Example budget scenarios:
| Team | Monthly Token Limit | Cost Cap |
|---|---|---|
| Dev Sandbox | 100,000 | $50 |
| Production API | 2,000,000 | $500 |
| Data Science | 500,000 | $200 |
4. Configure Model Routing for Efficiency
Model routing lets you send traffic to different models based on cost, quality, or use case. This is a powerful lever for controlling spend:
- Route low-priority or high-volume jobs to cheaper models (e.g., open-source LLMs)
- Reserve premium models (e.g., GPT-4) for critical tasks only
- Fallback to alternative models if cost caps are near
How to set up model routing:
- Define routing rules in your OpenClaw config (YAML or via the UI)
- Use conditional logic: e.g., "If monthly spend > $400, switch endpoint X to Model B"
- Test with non-production traffic before rolling out
Example rule:
model_routing:
- endpoint: /summarize
if_spend_above: 400
use_model: openclaw/llama-3
5. Enable Audit Logs for Transparency
Audit logs are essential for:
- Understanding cost spikes
- Tracing usage to users or apps
- Compliance and reporting
OpenClaw's audit logs capture:
- Who made each API call
- Which model was used
- Tokens consumed
- Timestamps and metadata
Setup tips:
- Enable logs at the project or org level
- Export logs to Clawbase (clawbase.com) or your SIEM for long-term analysis
- Review logs after any cost anomaly
6. Monitor and Adjust Regularly
Cost controls aren't "set and forget." Make it a habit to:
- Review usage dashboards weekly
- Adjust token limits and caps as your needs evolve
- Analyze audit logs for unexpected patterns
- Solicit feedback from your team on any friction
Pro tip: Integrate OpenClaw usage with your existing monitoring stack (e.g., Grafana, Datadog) for real-time alerts.
Example Budgets for Common Scenarios
Here are some sample budget setups to get you started:
Startup MVP
- Token limit: 250,000/month
- Cost cap: $100/month
- Model routing: Use open-source models unless flagged as "priority"

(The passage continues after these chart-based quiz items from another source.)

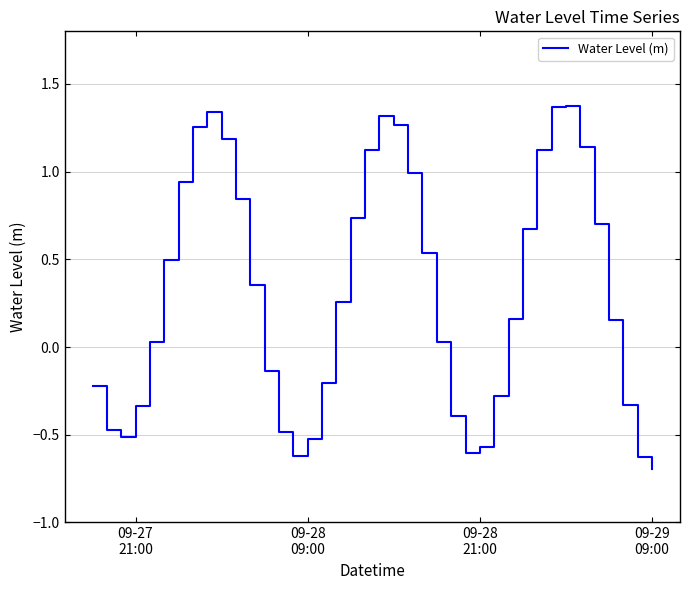

What is the minimum value shown in the chart?

-0.7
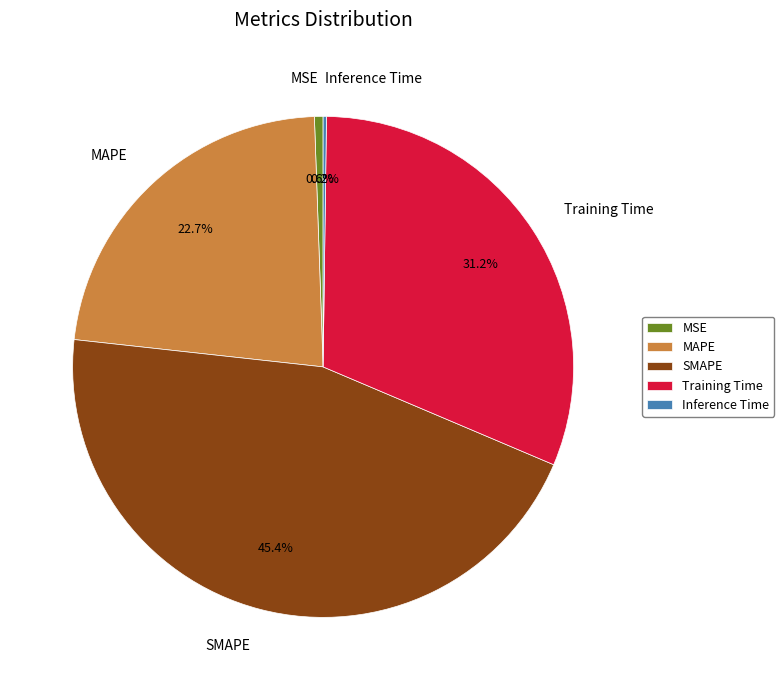

Which slice is the largest?

SMAPE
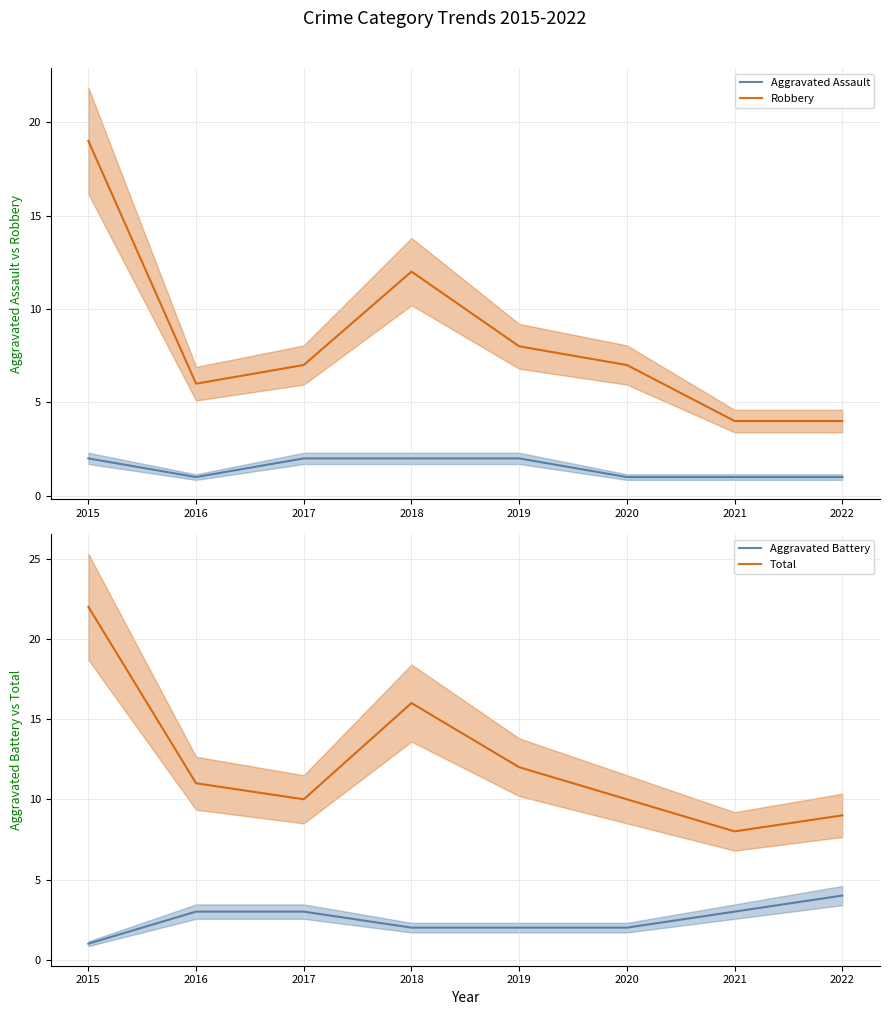

In Aggravated Assault, how many points are lower than both neighbors (excluding endpoints)?

1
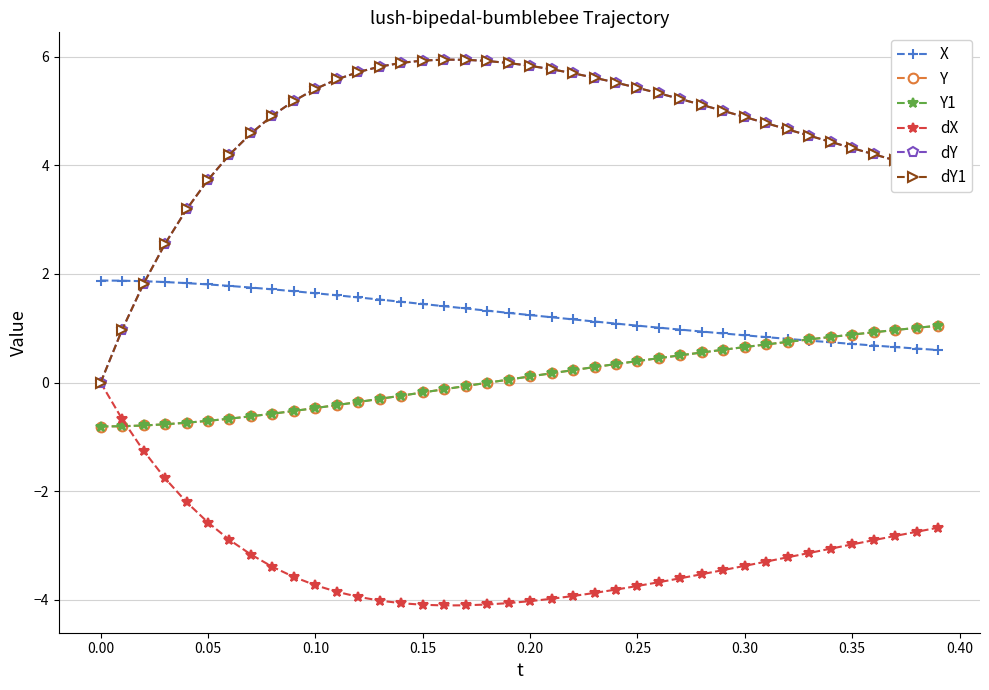

Does the chart have visible grid lines?

Yes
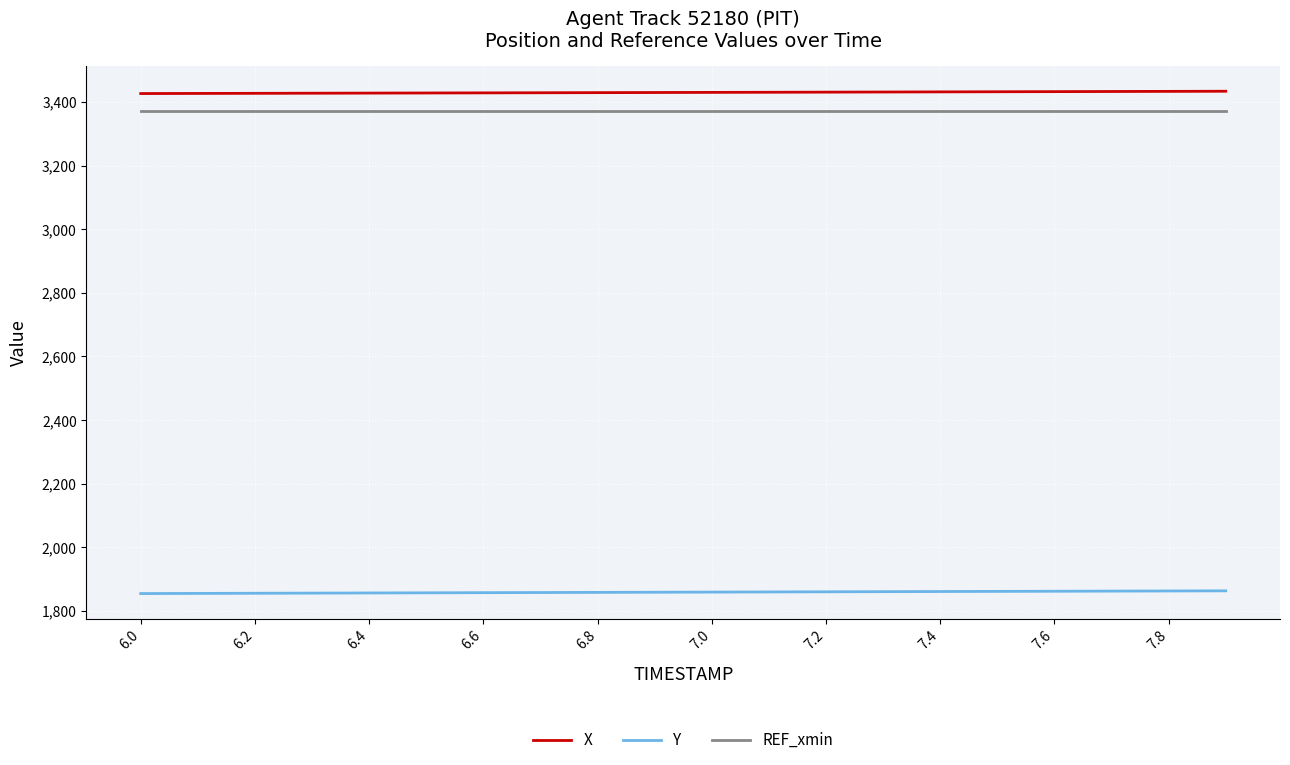

True or false: Y and X cross at least once.

False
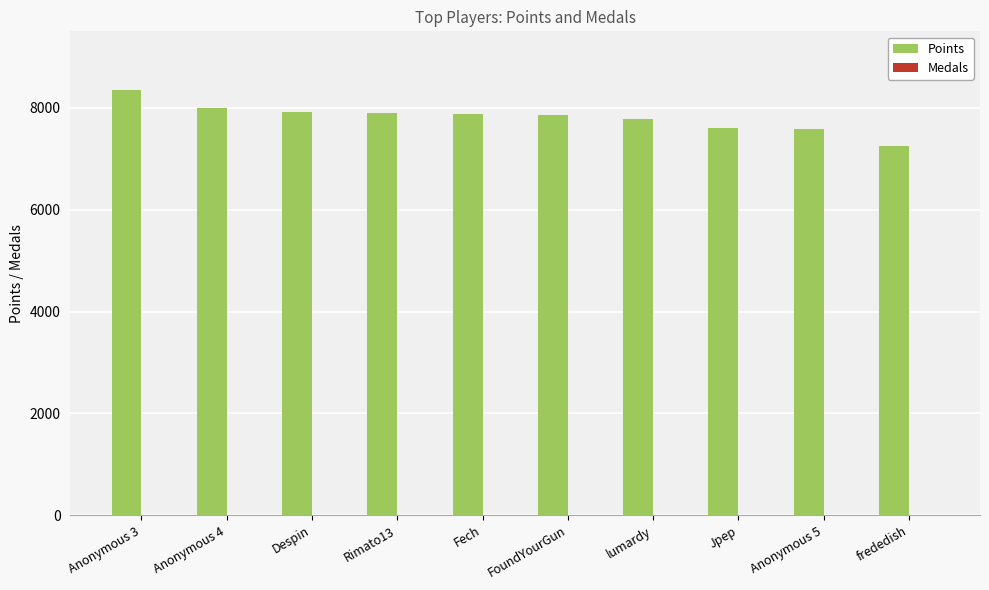

Which series changed the most between Rimato13 and frededish?

Points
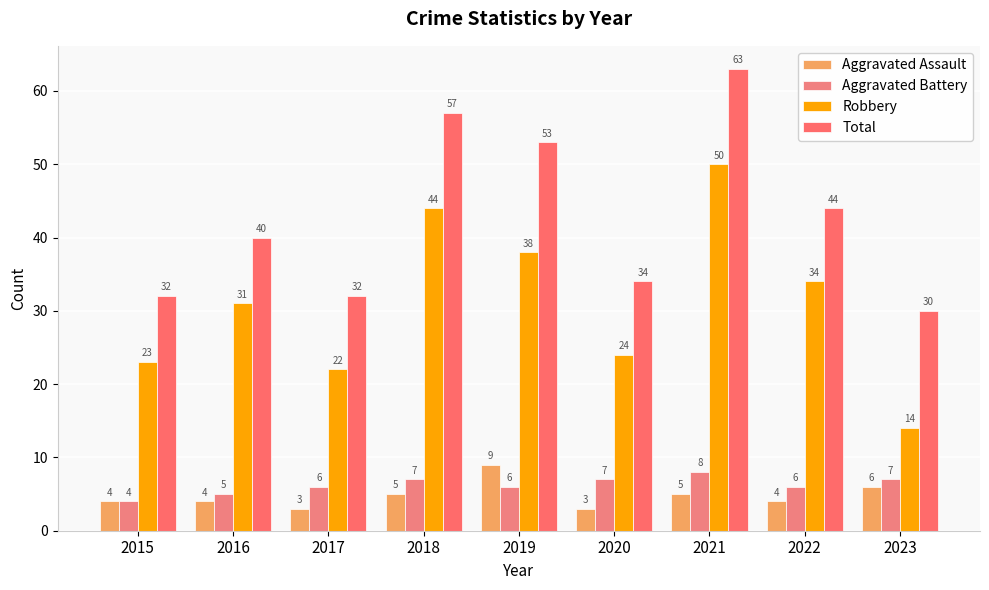

What is the approximate value of Aggravated Assault at 2020?

3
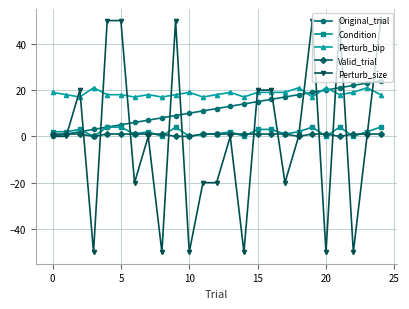

True or false: Perturb_size and Condition intersect in this chart.

True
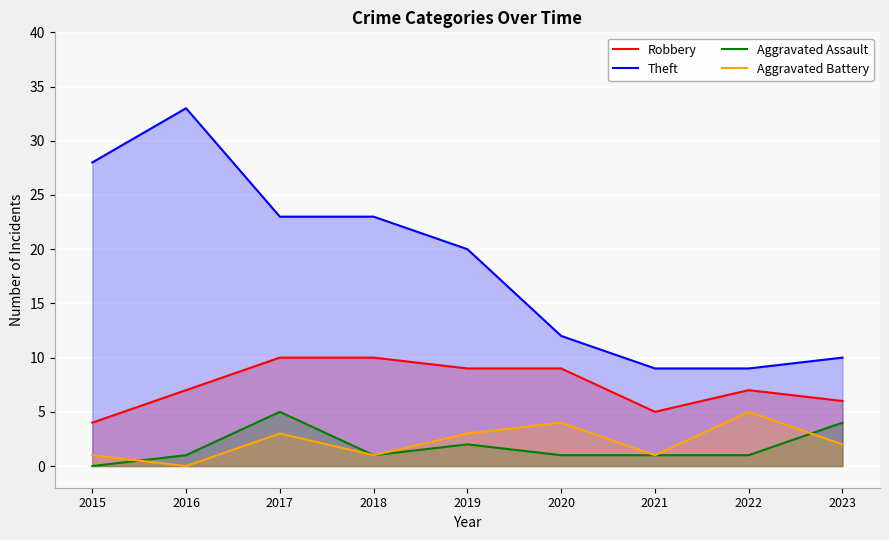

Reading left to right, what are all the values shown in this chart?

Robbery: 4	7	10	10	9	9	5	7	6
Theft: 28	33	23	23	20	12	9	9	10
Aggravated Assault: 0	1	5	1	2	1	1	1	4
Aggravated Battery: 1	0	3	1	3	4	1	5	2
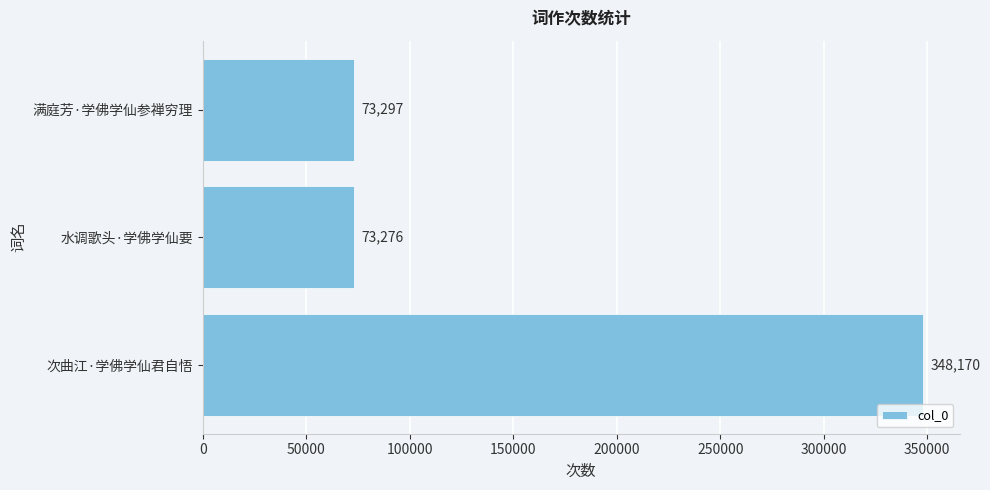

Are the bars horizontal?

Yes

- Audit logs: Enabled for all endpoints
SaaS Feature Rollout
- Token limit: 1,000,000/month
- Cost cap: $300/month
- Model routing: Premium model for production, fallback to cheaper model if cap > 80%
- Audit logs: Exported to Clawbase for reporting
Enterprise Team
- Token limit: 5,000,000/month
- Cost cap: $2,000/month
- Model routing: Multi-tiered, with automated downgrades based on spend
- Audit logs: Integrated with SIEM, reviewed monthly
Integrating with Clawbase for Advanced Control
If you use Clawbase, you can:
- Visualize usage and costs across all OpenClaw projects
- Set up cross-project caps and alerts
- Correlate audit logs with other infra metrics
- Get granular, role-based access controls
This makes it easier to manage AI spend as your organization grows.
Conclusion
Setting up cost controls in OpenClaw is straightforward and essential for responsible AI operations. Start with clear usage goals, set token limits and cost caps, use model routing for efficiency, and enable audit logs for transparency. Regular monitoring and integration with tools like Clawbase can help you stay ahead of surprises.
With these practices, you can empower your team to innovate with AI—without losing sleep over the bill.